*Task*
Transcribe every line of text in the records below word for word, and leave the pictures out of your answer.

[Data entries]
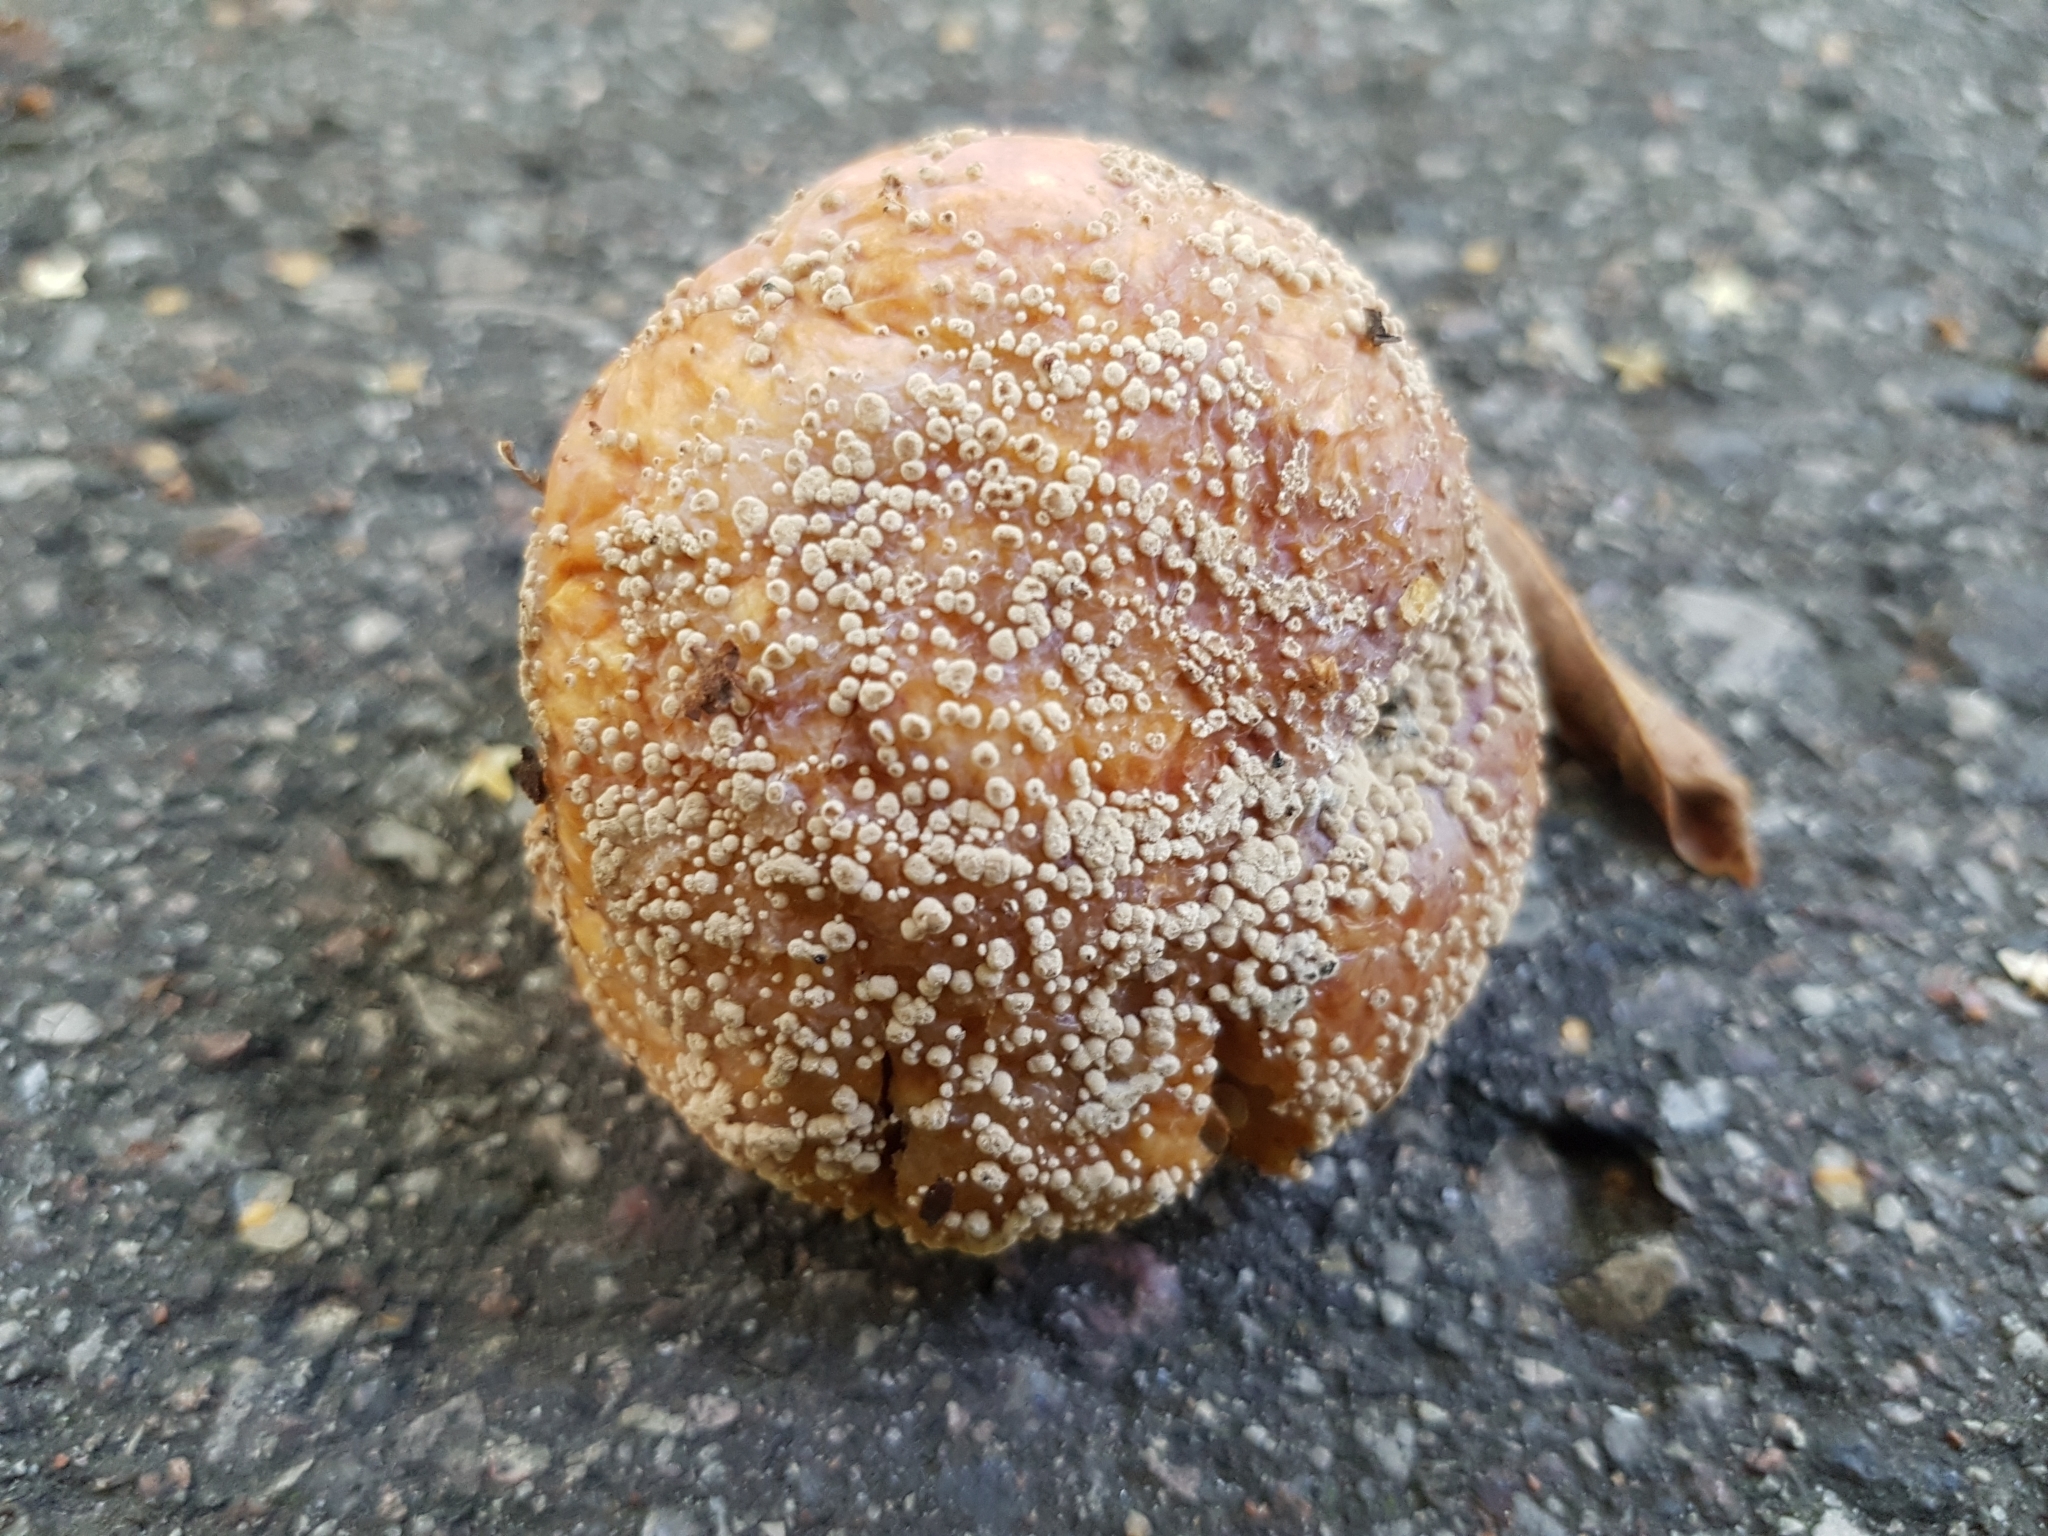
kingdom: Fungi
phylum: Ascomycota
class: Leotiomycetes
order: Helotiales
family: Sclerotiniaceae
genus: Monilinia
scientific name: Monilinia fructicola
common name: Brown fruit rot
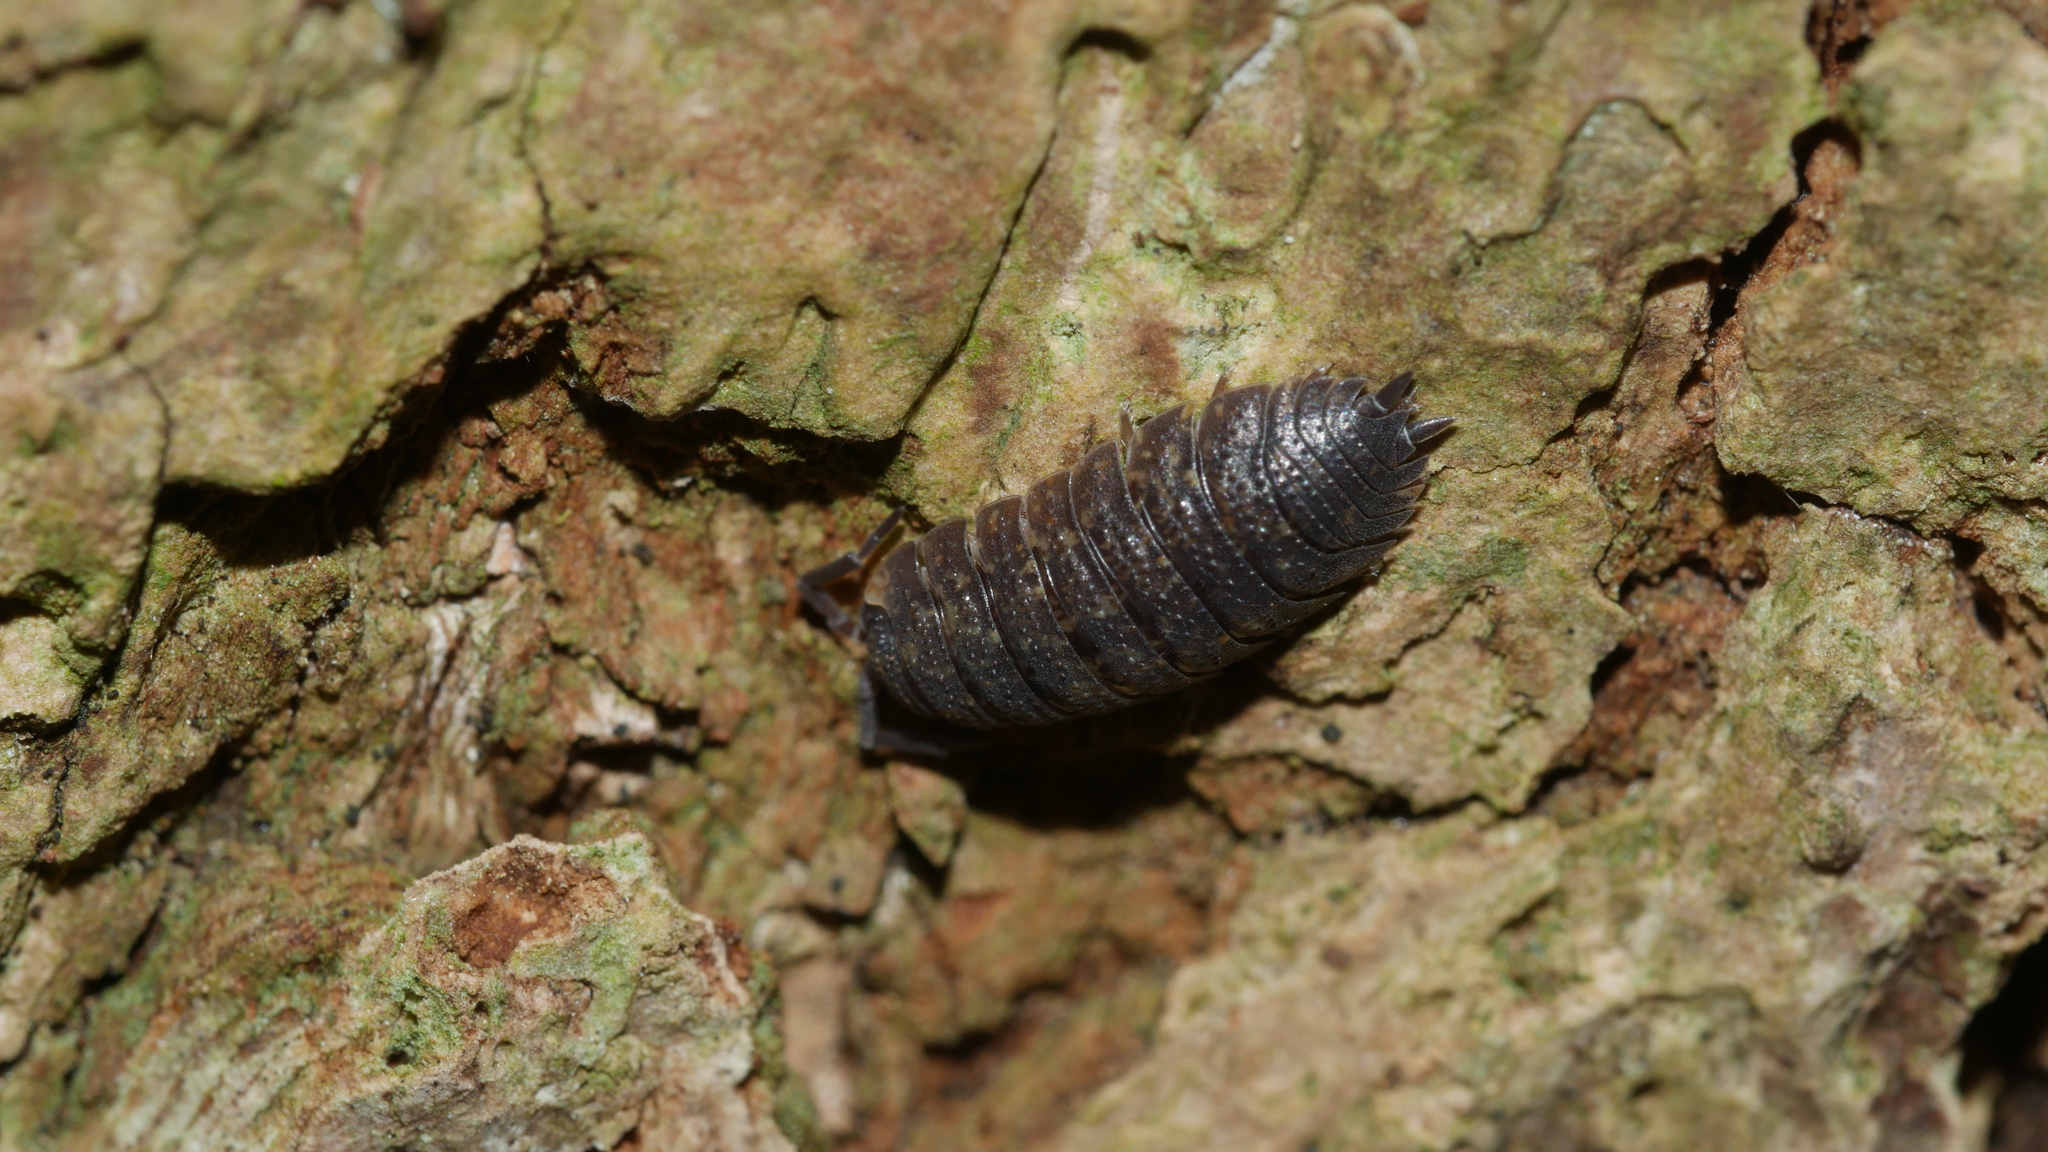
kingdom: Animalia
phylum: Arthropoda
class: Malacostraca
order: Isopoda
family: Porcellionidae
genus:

*Right answer*
kingdom: Fungi
phylum: Ascomycota
class: Leotiomycetes
order: Helotiales
family: Sclerotiniaceae
genus: Monilinia
scientific name: Monilinia fructicola
common name: Brown fruit rot
kingdom: Animalia
phylum: Arthropoda
class: Malacostraca
order: Isopoda
family: Porcellionidae
genus:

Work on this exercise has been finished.